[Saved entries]
---------------

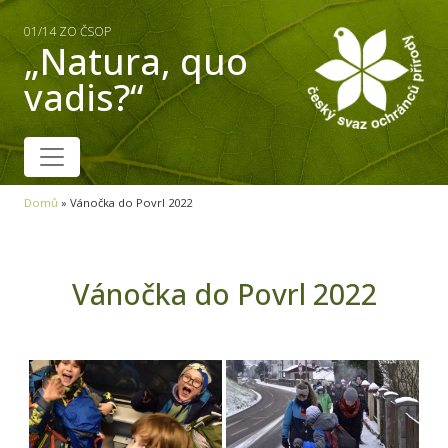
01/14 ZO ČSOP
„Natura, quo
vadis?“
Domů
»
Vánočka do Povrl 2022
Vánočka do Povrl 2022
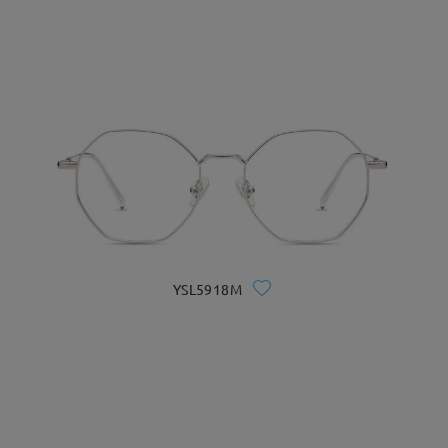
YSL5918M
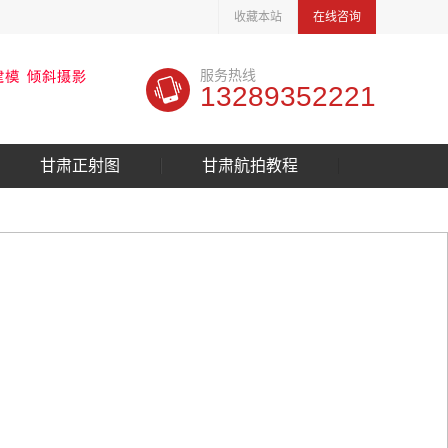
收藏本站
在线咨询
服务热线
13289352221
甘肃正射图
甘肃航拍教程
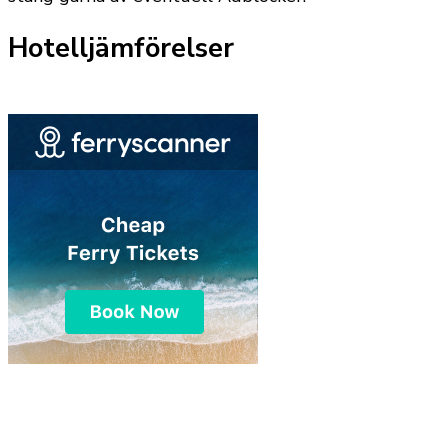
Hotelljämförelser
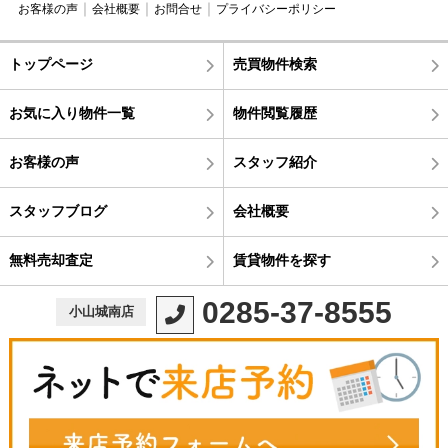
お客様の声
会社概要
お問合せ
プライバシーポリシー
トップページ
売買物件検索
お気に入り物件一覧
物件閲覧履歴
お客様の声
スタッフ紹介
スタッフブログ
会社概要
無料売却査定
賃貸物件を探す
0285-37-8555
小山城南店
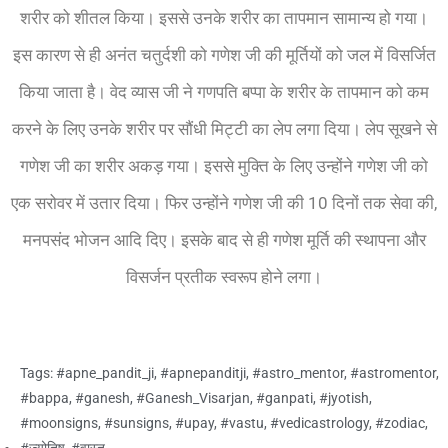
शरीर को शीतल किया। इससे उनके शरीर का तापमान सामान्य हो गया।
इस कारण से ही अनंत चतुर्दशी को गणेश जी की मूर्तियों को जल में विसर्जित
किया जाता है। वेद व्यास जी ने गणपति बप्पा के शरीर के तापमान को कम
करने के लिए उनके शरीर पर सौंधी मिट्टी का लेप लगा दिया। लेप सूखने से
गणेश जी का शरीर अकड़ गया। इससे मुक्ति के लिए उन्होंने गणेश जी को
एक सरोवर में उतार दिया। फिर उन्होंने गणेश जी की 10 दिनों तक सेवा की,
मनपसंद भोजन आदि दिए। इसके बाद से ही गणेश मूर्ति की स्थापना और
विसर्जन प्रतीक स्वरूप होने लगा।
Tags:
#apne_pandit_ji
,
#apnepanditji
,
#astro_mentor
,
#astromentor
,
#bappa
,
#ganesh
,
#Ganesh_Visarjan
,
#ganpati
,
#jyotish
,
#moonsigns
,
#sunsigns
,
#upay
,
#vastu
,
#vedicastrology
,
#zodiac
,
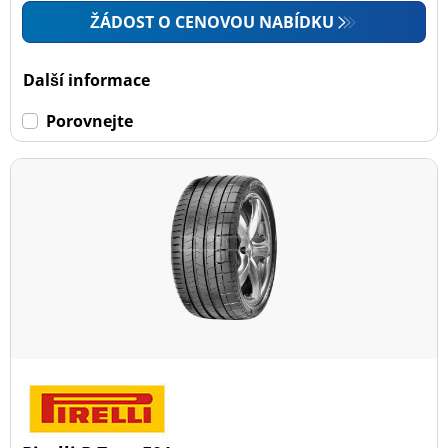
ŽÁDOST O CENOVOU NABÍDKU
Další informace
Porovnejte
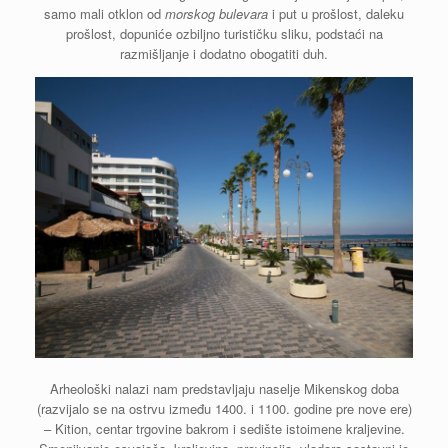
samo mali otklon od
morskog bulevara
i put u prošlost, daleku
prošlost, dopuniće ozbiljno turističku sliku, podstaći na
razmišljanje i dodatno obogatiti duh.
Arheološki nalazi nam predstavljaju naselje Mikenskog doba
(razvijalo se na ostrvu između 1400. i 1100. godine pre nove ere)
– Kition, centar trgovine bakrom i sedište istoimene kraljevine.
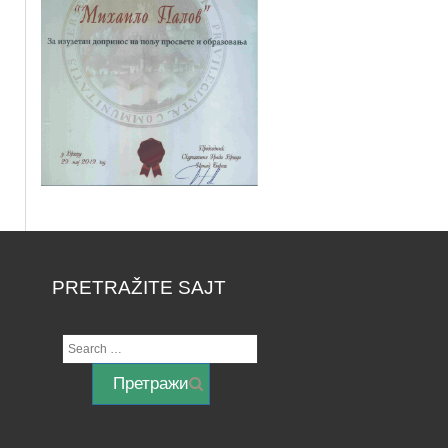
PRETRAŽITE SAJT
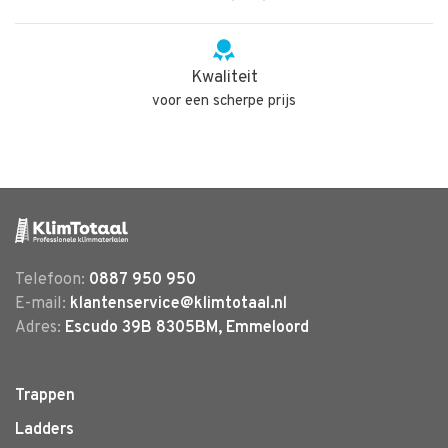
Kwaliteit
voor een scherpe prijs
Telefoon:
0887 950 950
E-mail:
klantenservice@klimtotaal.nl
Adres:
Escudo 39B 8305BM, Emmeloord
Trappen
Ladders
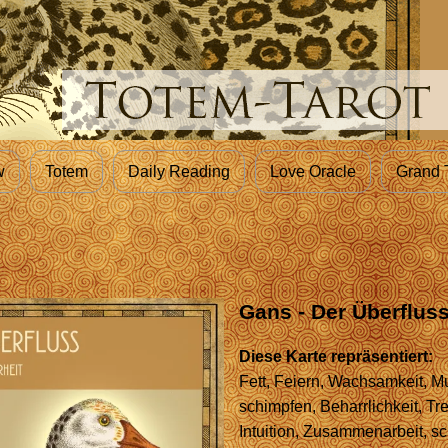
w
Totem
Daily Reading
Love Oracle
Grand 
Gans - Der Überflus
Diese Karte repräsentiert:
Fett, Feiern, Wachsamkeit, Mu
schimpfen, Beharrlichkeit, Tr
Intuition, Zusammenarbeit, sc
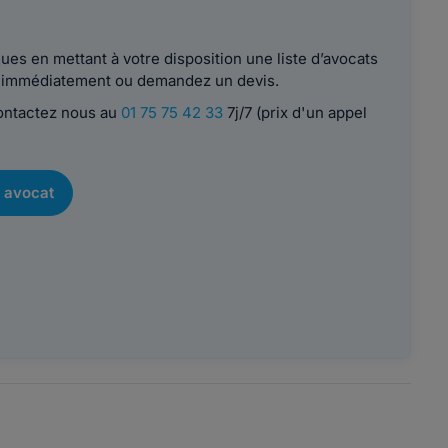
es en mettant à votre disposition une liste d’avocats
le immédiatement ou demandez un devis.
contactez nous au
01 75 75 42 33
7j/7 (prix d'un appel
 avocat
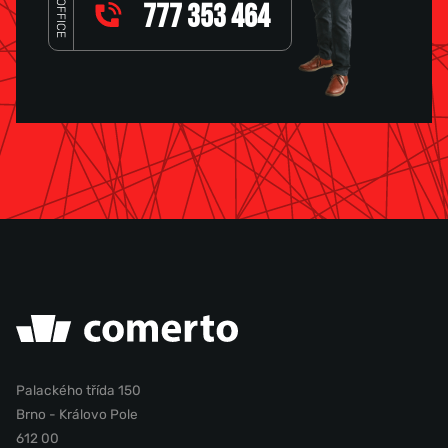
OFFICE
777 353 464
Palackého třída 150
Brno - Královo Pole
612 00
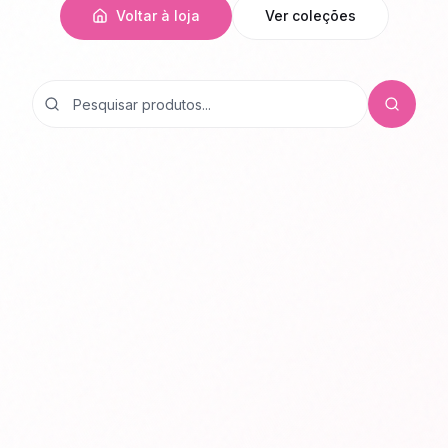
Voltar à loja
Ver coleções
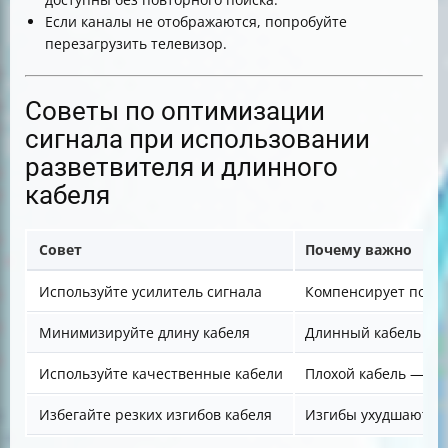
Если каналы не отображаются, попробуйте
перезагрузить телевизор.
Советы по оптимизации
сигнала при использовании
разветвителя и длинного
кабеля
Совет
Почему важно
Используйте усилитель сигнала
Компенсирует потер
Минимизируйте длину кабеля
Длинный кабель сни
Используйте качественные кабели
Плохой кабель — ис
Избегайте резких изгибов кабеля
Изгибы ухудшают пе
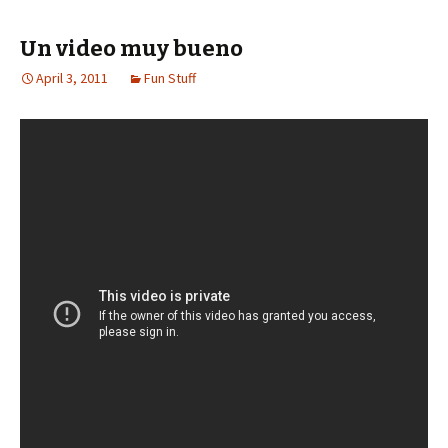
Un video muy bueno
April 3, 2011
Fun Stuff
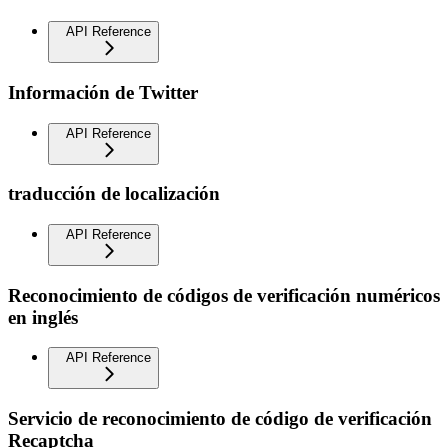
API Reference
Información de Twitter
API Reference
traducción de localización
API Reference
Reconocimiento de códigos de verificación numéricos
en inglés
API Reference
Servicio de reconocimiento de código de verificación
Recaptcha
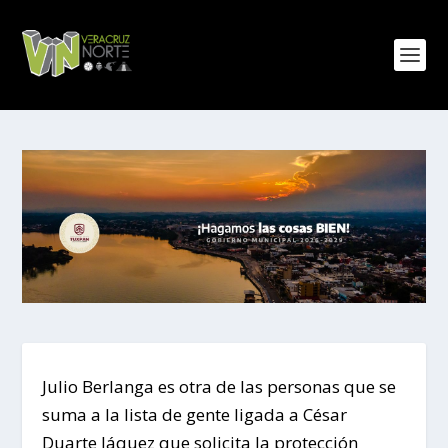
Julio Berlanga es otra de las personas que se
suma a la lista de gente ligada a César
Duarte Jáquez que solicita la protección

---------------

_What the task requires_. The pictures stay out; copy the rest of the data word for word.

_Expected answer_.
01/14 ZO ČSOP
„Natura, quo
vadis?“
Domů
»
Vánočka do Povrl 2022
Vánočka do Povrl 2022
YSL5918M
收藏本站
在线咨询
服务热线
13289352221
甘肃正射图
甘肃航拍教程
Hotelljämförelser
お客様の声
会社概要
お問合せ
プライバシーポリシー
トップページ
売買物件検索
お気に入り物件一覧
物件閲覧履歴
お客様の声
スタッフ紹介
スタッフブログ
会社概要
無料売却査定
賃貸物件を探す
0285-37-8555
小山城南店
शरीर को शीतल किया। इससे उनके शरीर का तापमान सामान्य हो गया।
इस कारण से ही अनंत चतुर्दशी को गणेश जी की मूर्तियों को जल में विसर्जित
किया जाता है। वेद व्यास जी ने गणपति बप्पा के शरीर के तापमान को कम
करने के लिए उनके शरीर पर सौंधी मिट्टी का लेप लगा दिया। लेप सूखने से
गणेश जी का शरीर अकड़ गया। इससे मुक्ति के लिए उन्होंने गणेश जी को
एक सरोवर में उतार दिया। फिर उन्होंने गणेश जी की 10 दिनों तक सेवा की,
मनपसंद भोजन आदि दिए। इसके बाद से ही गणेश मूर्ति की स्थापना और
विसर्जन प्रतीक स्वरूप होने लगा।
Tags:
#apne_pandit_ji
,
#apnepanditji
,
#astro_mentor
,
#astromentor
,
#bappa
,
#ganesh
,
#Ganesh_Visarjan
,
#ganpati
,
#jyotish
,
#moonsigns
,
#sunsigns
,
#upay
,
#vastu
,
#vedicastrology
,
#zodiac
,
ŽÁDOST O CENOVOU NABÍDKU
Další informace
Porovnejte
samo mali otklon od
morskog bulevara
i put u prošlost, daleku
prošlost, dopuniće ozbiljno turističku sliku, podstaći na
razmišljanje i dodatno obogatiti duh.
Arheološki nalazi nam predstavljaju naselje Mikenskog doba
(razvijalo se na ostrvu između 1400. i 1100. godine pre nove ere)
– Kition, centar trgovine bakrom i sedište istoimene kraljevine.
PRETRAŽITE SAJT
Kwaliteit
voor een scherpe prijs
Telefoon:
0887 950 950
E-mail:
klantenservice@klimtotaal.nl
Adres:
Escudo 39B 8305BM, Emmeloord
Trappen
Ladders
w
Totem
Daily Reading
Love Oracle
Grand 
Gans - Der Überflus
Diese Karte repräsentiert:
Fett, Feiern, Wachsamkeit, Mu
schimpfen, Beharrlichkeit, Tr
Intuition, Zusammenarbeit, sc
es en mettant à votre disposition une liste d’avocats
le immédiatement ou demandez un devis.
contactez nous au
01 75 75 42 33
7j/7 (prix d'un appel
 avocat
OFFICE
777 353 464
Palackého třída 150
Brno - Královo Pole
612 00
Voltar à loja
Ver coleções
Если каналы не отображаются, попробуйте
перезагрузить телевизор.
Советы по оптимизации
сигнала при использовании
разветвителя и длинного
кабеля
Совет
Почему важно
Используйте усилитель сигнала
Компенсирует потер
Минимизируйте длину кабеля
Длинный кабель сни
Используйте качественные кабели
Плохой кабель — ис
Избегайте резких изгибов кабеля
Изгибы ухудшают пе
Un video muy bueno
April 3, 2011
Fun Stuff
API Reference
Información de Twitter
API Reference
traducción de localización
API Reference
Reconocimiento de códigos de verificación numéricos
en inglés
API Reference
Servicio de reconocimiento de código de verificación
Recaptcha
Julio Berlanga es otra de las personas que se
suma a la lista de gente ligada a César
Duarte Jáquez que solicita la protección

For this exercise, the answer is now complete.